I had the privilege to speak at the April monthly meeting at the Los Angeles Java Users Group. The meeting was held on April 1st at the Sun Microsystems office in LA, and so that in itself was the source of a few jokes lobbed at me. At times I was also referred to as Darth Vader, but all in good fun.
I had a great time chatting with the group, and was fortunate enough to see some familiar faces, especially a few back in the days when I worked at Sun Microsystems at this same office.
The topic of my presentation was "Service Oriented Architecture". This was picked as SOA is something that can be talked about from a technology-agnostic perspective, especially if we're focusing on the "A" in SOA.
The presentation was mostly repeating what is considered "common knowledge" in SOA these days, such that SOA is an "architectural style", and that most of the fundamental principles consist of best practices and learned lessons in software and systems engineering in distributed computing, in the IT industry; and applied towards enterprise IT and systems integration efforts. And SOA is a pretty overloaded term too, such that many different perspectives exist, but all are valid:
Organizationally - developers, architects, managers, business stakeholders, executives, etc.
Architecturally - enterprise, infrastructure, security, data, integration, application, etc.

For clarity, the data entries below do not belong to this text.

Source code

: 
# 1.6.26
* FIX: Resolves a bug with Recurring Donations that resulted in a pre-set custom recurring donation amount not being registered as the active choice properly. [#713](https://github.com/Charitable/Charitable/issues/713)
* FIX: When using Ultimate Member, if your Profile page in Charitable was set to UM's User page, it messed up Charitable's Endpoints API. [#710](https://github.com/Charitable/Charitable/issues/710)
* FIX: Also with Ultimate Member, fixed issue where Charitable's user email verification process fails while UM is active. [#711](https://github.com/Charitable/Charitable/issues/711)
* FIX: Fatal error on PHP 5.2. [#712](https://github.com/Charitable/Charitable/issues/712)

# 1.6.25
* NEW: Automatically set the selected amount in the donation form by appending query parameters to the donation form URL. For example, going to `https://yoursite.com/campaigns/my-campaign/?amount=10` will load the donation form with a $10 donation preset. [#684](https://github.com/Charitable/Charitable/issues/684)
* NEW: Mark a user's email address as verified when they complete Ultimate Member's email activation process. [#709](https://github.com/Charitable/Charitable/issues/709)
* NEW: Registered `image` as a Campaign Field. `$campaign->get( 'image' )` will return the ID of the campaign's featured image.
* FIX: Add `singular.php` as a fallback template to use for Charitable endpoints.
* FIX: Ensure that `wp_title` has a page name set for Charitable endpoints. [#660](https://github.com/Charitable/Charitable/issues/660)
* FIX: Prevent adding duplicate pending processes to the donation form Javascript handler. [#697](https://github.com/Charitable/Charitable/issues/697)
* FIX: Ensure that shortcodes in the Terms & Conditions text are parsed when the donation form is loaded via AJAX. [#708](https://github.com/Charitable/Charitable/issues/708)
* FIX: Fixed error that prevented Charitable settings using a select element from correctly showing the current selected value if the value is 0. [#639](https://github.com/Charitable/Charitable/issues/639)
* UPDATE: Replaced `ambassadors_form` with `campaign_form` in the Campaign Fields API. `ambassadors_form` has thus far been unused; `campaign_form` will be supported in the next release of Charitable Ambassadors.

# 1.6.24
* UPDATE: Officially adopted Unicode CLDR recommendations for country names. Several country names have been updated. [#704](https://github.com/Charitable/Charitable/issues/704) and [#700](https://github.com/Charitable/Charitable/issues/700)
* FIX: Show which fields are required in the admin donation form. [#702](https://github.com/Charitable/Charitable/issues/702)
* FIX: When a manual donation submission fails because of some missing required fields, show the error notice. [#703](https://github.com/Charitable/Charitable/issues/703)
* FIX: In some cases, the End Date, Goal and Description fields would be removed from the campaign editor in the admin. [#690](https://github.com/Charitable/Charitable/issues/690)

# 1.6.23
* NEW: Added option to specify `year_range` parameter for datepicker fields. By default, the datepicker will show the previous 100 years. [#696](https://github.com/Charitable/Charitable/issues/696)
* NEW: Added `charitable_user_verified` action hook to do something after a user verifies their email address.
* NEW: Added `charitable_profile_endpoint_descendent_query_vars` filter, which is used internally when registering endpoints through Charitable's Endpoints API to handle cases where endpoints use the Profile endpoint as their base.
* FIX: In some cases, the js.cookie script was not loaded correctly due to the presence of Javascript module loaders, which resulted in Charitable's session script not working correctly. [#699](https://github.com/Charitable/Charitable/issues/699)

But in general, there is no one form of SOA that fits all organizations. Large enterprises tend to have a different set of issues and solution approaches at different priorities compared to medium-to-small businesses. The kind of SOA implemented at one organization may not necessarily be effective or needed for another organization. Just the same as all problem-solving scenarios, it is most effective to fully understand the issues, and then figure out approaches to address them.
Similarly, a maturity model-based approach is an excellent way to plan an SOA journey, but no existing maturity model (available from most of the technology vendors and analysts) is necessarily the right one to use. It's more important to pick out the aspects in a few maturity models that work for each organization, than to try to follow/implement a specific one religiously.

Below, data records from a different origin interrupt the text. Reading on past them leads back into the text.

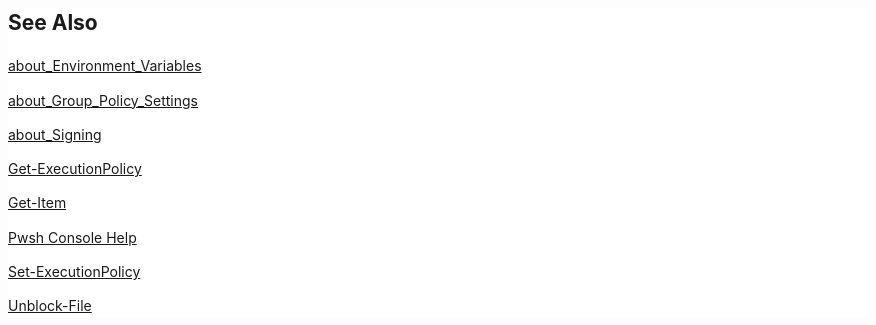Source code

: ## See Also

[about_Environment_Variables](about_Environment_Variables.md)

[about_Group_Policy_Settings](about_Group_Policy_Settings.md)

[about_Signing](about_Signing.md)

[Get-ExecutionPolicy](xref:Microsoft.PowerShell.Security.Get-ExecutionPolicy)

[Get-Item](xref:Microsoft.PowerShell.Management.Get-Item)

[Pwsh Console Help](about_pwsh.md)

[Set-ExecutionPolicy](xref:Microsoft.PowerShell.Security.Set-ExecutionPolicy)

[Unblock-File](xref:Microsoft.PowerShell.Utility.Unblock-File)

Meanwhile, many organizations looking at SOA are also faced with a number of questions at the implementation level:
- Process vs. data integration
- SOAP vs. REST
- Data federation vs. data replication
- Synchronous (RPC) vs. asynchronous (EDA)
- Transactional (2PC / compensational) or not
- Trust vs. impersonation
- Centralized vs. federated ESB (or no ESB at all)

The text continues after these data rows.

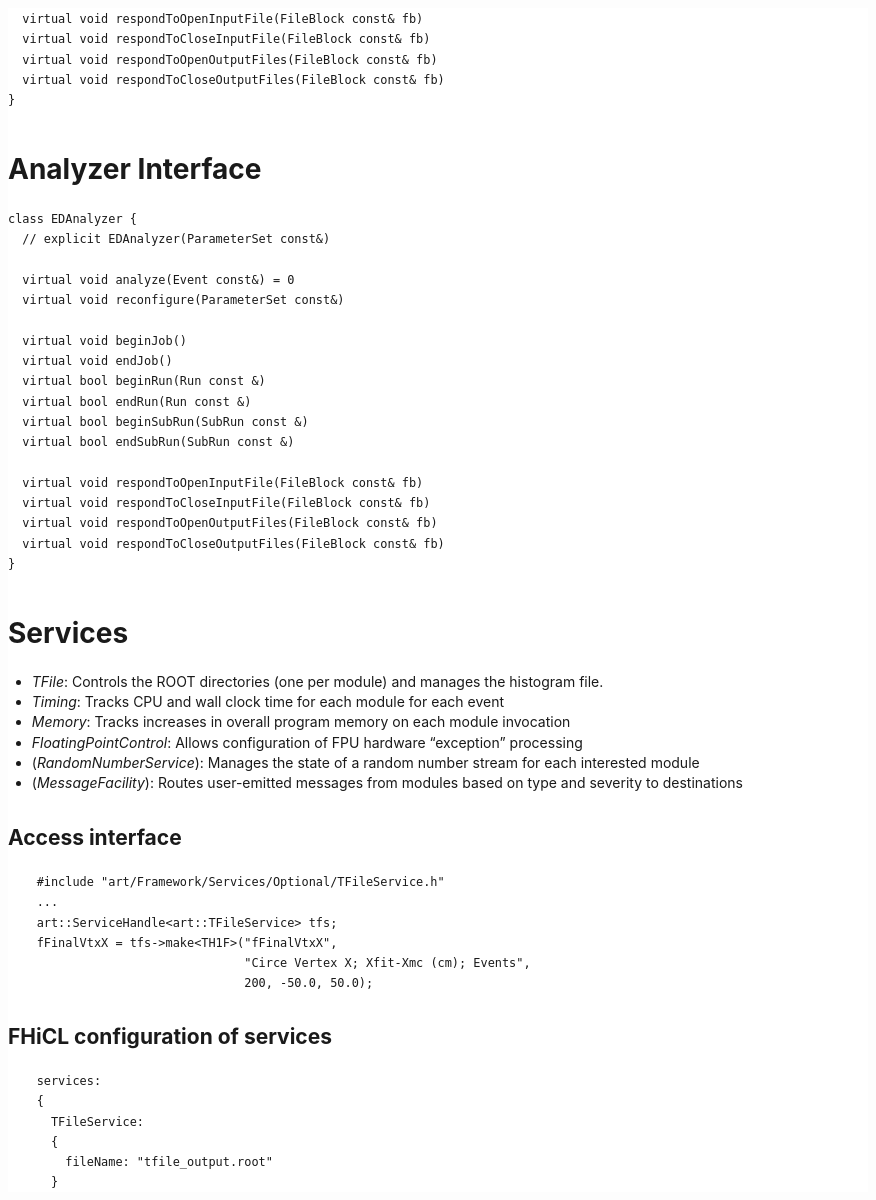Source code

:       virtual void respondToOpenInputFile(FileBlock const& fb)
      virtual void respondToCloseInputFile(FileBlock const& fb)
      virtual void respondToOpenOutputFiles(FileBlock const& fb)
      virtual void respondToCloseOutputFiles(FileBlock const& fb)
    }


Analyzer Interface
==================

    class EDAnalyzer {
      // explicit EDAnalyzer(ParameterSet const&)

      virtual void analyze(Event const&) = 0
      virtual void reconfigure(ParameterSet const&)

      virtual void beginJob()
      virtual void endJob()
      virtual bool beginRun(Run const &)
      virtual bool endRun(Run const &)
      virtual bool beginSubRun(SubRun const &)
      virtual bool endSubRun(SubRun const &)

      virtual void respondToOpenInputFile(FileBlock const& fb)
      virtual void respondToCloseInputFile(FileBlock const& fb)
      virtual void respondToOpenOutputFiles(FileBlock const& fb)
      virtual void respondToCloseOutputFiles(FileBlock const& fb)
    }


Services
========

* *TFile*: Controls the ROOT directories (one per module) and manages the histogram file.
* *Timing*: Tracks CPU and wall clock time for each module for each event
* *Memory*: Tracks increases in overall program memory on each module invocation
* *FloatingPointControl*: Allows configuration of FPU hardware “exception” processing
* (*RandomNumberService*): Manages the state of a random number stream for each interested module
* (*MessageFacility*): Routes user-emitted messages from modules based on type and severity to destinations

Access interface
----------------

        #include "art/Framework/Services/Optional/TFileService.h"
        ...
        art::ServiceHandle<art::TFileService> tfs;
        fFinalVtxX = tfs->make<TH1F>("fFinalVtxX",
                                     "Circe Vertex X; Xfit-Xmc (cm); Events",
                                     200, -50.0, 50.0);

FHiCL configuration of services
-------------------------------

        services:
        {
          TFileService:
          {
            fileName: "tfile_output.root"
          }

- Stateful (BPM) vs. stateless (orchestrations)
- Real-time vs. latencies
Conceptually, transforming a traditionally silo'ed enterprise environment into one logical real-time entity does seem to be a really beneficial proposition. However, that is often very difficult to obtain. Some of the factors include transforming all systems to be 24/7 instead of having independent maintenance outage windows, bear the transaction volumes of the highest trafficked systems, coordinating integration tests between multiple teams (or the entire enterprise), be subjected to the highest security compliance, etc.; when many didn't have to be when they were back in the silo environments.
Lastly, what may SOA look like in the future? There's talk about event-driven architecture (EDA) as the next step in evolution, which could be a more natural way of integrating business processes than the current RPC-style of tying everything together. There is also talk about extending SOA out to the Web, for enterprises, and additional advances in cloud computing, such as infrastructure services like internet service bus(es), federated security, cloud-based identity management and privacy controls, cloud-based data transformation services, etc. Continued progress in the semantic and interpretive Web may also play a major role in adding context to Web as a platform. And advances in model-driven programming and integrating them into service-oriented compositional architectures (such as Oslo on the Microsoft side, and SCA on the Java side) that change traditional multi-tiered application architectures to fully composite application architectures in all tiers (client-side mash-ups plus server-side mash-ups).